SDP beyond English As pointed out by Sebastian Ruder, existing NLP research has mainly focused on English tasks, which also applies to the SDP domain. An article published by Research Trends in 2012 shows that although the use of English in publication continues to increase globally, there are still many non-English publications in non-English countries such as China, Germany, Spain, and France. Especially in soft science, such as social sciences, with only 10.7% are published in English. Existing SDP methods only focus in English documents due to the abundance of quality labels. For example, reference string parsing packages such as ParsCit may not work on Chinese reference strings as the CRF model was trained on English n-grams features. However, recent progress in multilingual NLP provides a massive potential for applying these methods for multilingual SDP tasks.

At the writing of this report, there is no study in effectively adopting the previously mentioned advancement on SDP field. Incorporate domain adaptation to existing toolkit would greatly impact real-world applications such as summarization tasks.

Domain Adaptation Most of the existing state-of-the-art SDP tasks are only conducted in a limited scientific field. This is primarily limited by the availability of datasets mainly in hard science, especially Computation and Biology. For example, SciBERT pretrained mainly in Computer science, and Biomedical performs similar to BERT in Paper Field, which includes domains from Astronomy and Electrical Engineering. Curating datasets for every domain is impractical, especially when most publications are hidden behind paywall publishers. One of the possible prospects would be leveraging external knowledge graphs for domain adaptation. For example, researchers can extend existing knowledge graphs to new domains and employ continual learning to adapt to new domains.

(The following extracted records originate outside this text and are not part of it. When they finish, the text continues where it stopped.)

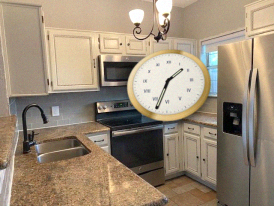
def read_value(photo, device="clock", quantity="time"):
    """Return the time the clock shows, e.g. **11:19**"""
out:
**1:33**
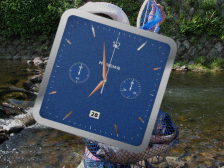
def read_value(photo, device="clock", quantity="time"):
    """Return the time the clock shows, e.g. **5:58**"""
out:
**6:57**
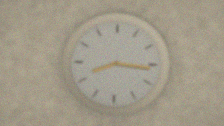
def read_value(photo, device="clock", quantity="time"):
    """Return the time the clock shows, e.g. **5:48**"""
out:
**8:16**
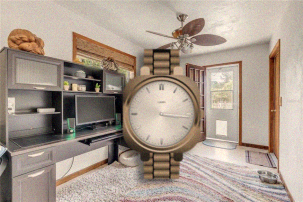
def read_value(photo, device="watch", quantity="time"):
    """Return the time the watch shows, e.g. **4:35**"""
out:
**3:16**
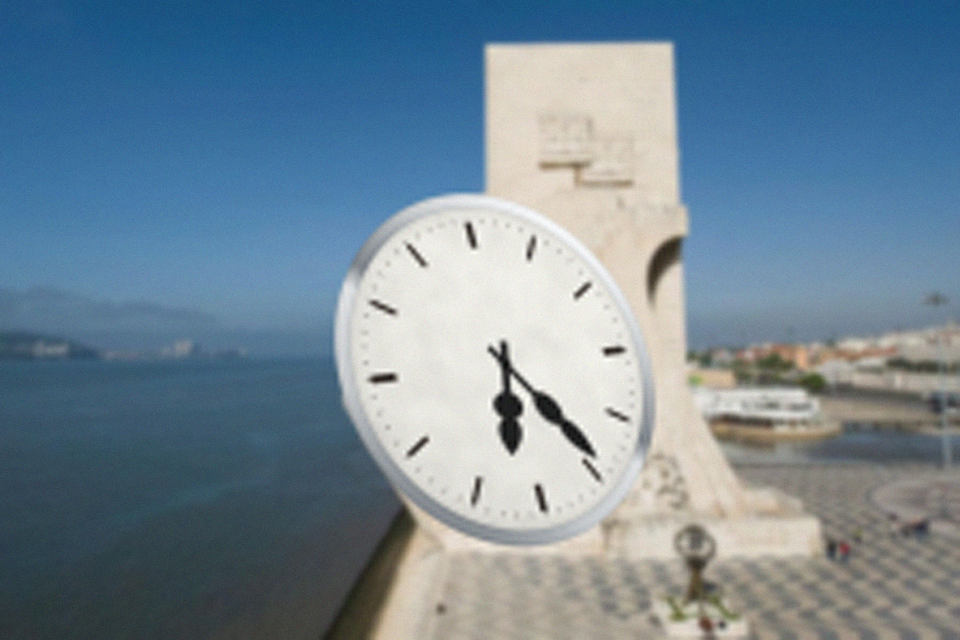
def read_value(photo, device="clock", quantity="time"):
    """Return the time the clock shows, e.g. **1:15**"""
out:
**6:24**
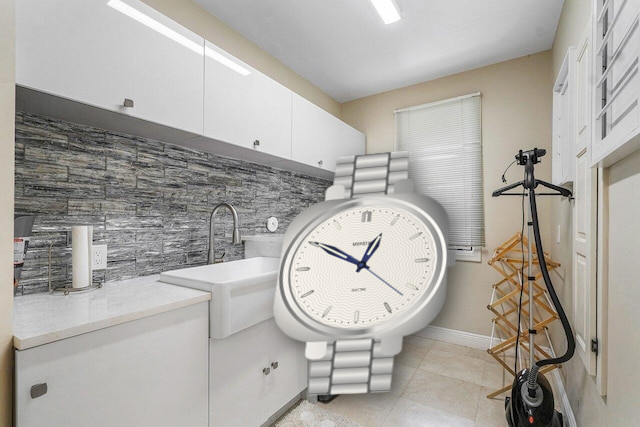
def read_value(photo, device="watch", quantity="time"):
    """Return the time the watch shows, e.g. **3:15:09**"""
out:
**12:50:22**
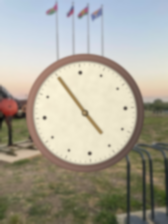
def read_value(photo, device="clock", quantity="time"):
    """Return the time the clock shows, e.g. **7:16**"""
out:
**4:55**
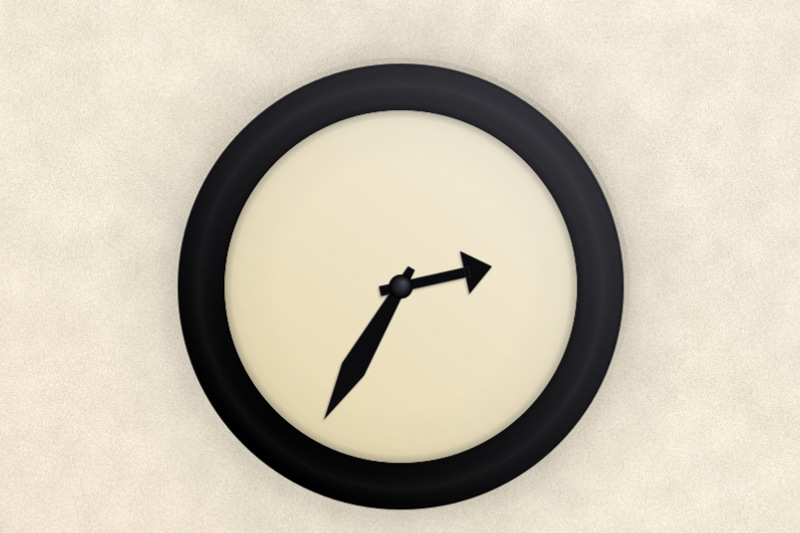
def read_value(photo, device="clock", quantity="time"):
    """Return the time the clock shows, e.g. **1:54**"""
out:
**2:35**
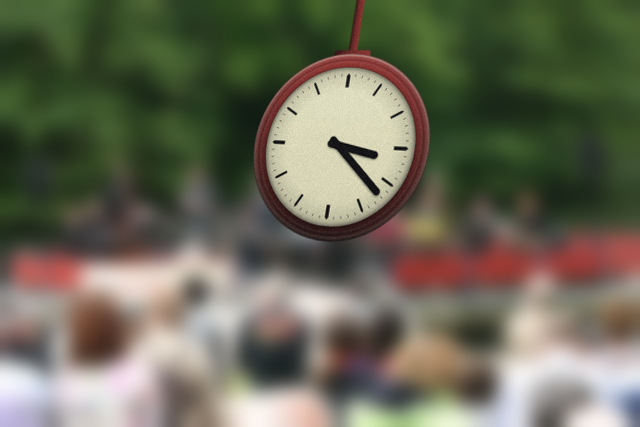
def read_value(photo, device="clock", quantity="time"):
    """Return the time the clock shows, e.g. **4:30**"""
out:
**3:22**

Recent progress in few-shot learning also provides an alternative solution to this problem. Recently Bansal et al., 2020 show significant improvements in few-shot scientific question answering tasks. GPT-3 even demonstrate that leveraging large language model and providing a task-specific prompt could greatly benefit under zero-shot settings. One can generate prompt with keywords from other academic domains and use the prediction as a noisy label to train better domain adapted students.

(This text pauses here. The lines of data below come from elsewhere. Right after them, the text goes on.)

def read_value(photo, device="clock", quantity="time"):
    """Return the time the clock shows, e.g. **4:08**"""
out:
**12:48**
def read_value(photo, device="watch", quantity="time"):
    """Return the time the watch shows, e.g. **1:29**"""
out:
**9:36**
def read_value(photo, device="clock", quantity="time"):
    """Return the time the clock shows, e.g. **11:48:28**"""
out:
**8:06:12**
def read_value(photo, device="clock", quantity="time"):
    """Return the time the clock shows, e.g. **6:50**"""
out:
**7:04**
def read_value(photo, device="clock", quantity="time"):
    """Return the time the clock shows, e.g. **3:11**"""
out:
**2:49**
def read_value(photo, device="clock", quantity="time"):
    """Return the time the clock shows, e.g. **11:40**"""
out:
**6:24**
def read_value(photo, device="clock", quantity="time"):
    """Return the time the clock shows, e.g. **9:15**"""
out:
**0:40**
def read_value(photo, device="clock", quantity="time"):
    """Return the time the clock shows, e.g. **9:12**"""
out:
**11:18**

There have been few works on domain adaptation on tackling scientific document processing. Cohan and Goharian, 2018 leverage domain-specific concepts to tackle scientific summarization, specifically using SNOMED ontology to tackle the biomedical domain in the TAC dataset. Compared to dataset labeling, it is easier for the user to generate these ontologies and used them for domain adaptation purposes.

Conclusion

Scientific document processing (SDP) is a group of NLP tasks performed on scientific documents. Although advancement in SDP can significantly speed up academic research, we believe having a user-friendly interface would be beneficial towards the use of SDP in scientific research. While exploring multilingual and domain adaptation in SDP tasks would benefit non-English researchers and closed research communities, respectively.